While red knots currently use spring migratory stopovers across the United States' Atlantic Coast, from Florida to New Jersey, the largest spring concentrations of knots are confined to the Delaware Bay and Virginia's barrier islands. Because these stopover grounds support large proportions of the red knot's migratory population, any changes in the factors that affect red knots at these stopover sites could have lasting implications for red knots. The blue mussel's range contraction and decline over time in Virginia, for example, is concerning from a conservation perspective. Red knots require easily accessible and abundant prey resources to efficiently replenish fat-stores needed for continued migration and breeding.
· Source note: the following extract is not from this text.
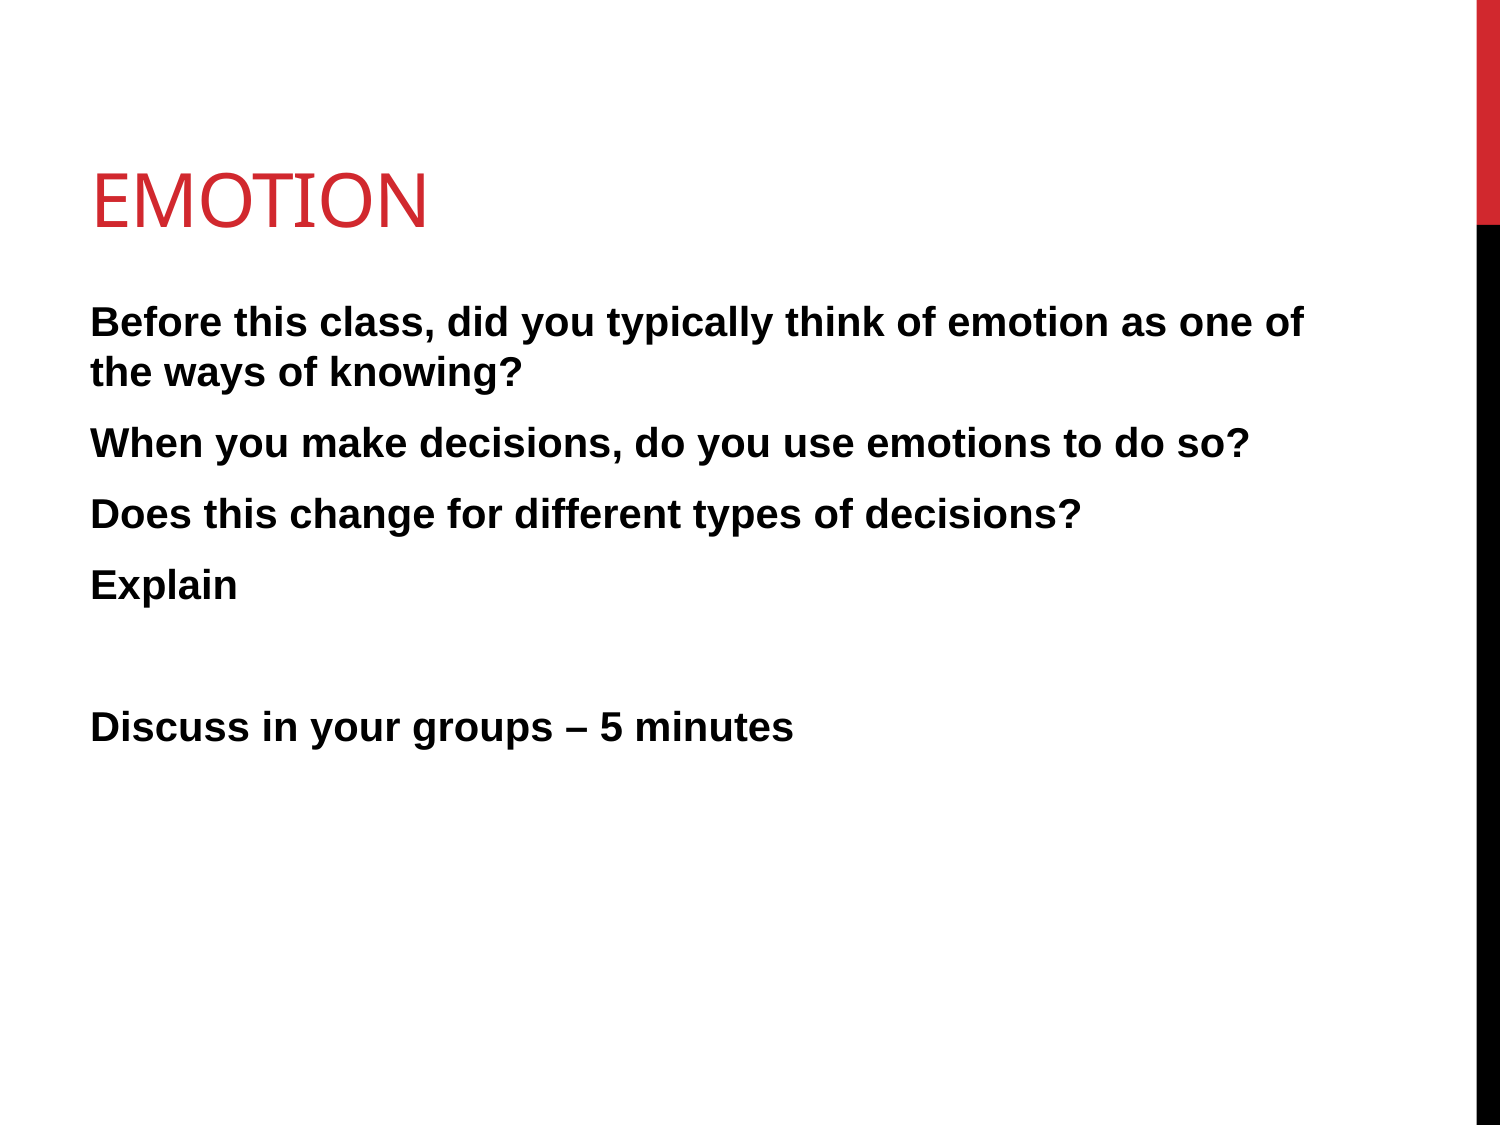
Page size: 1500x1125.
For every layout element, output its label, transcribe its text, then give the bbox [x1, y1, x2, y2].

Additionally, because red knots breed within a narrow period, any delays on stopover grounds could prevent red knots from breeding, even if they survive migration.
Our research demonstrates that red knots use prey abundance as a determinant when selecting foraging locations, and that peat banks, while only sporadically available across the barrier islands at mid- to low-tides, contain higher prey abundances than sand. Thus, to continue maximizing the availability of prey in Virginia, measures should continue to be taken to allow natural island migration processes that encourage the presence of both sand and peat substrates. Beach nourishment and stabilization projects are often used on coastal beaches to prevent shoreline erosion; however, such actions prevent the formation of peat banks by blocking island migration processes. A reduction in peat banks could decrease the abundance of prey available to red knots, making weight gain during the critical stopover period more challenging for red knots. Additionally, beach nourishment through sand replenishment buries invertebrate prey, potentially causing mass prey mortality and reducing shorebirds' ability to access deeply buried prey. To prevent the loss of important peat banks on these islands, and to prevent disrupting predator-prey interactions, managers should continue their ongoing focus on allowing natural processes to occur on Virginia's barrier islands.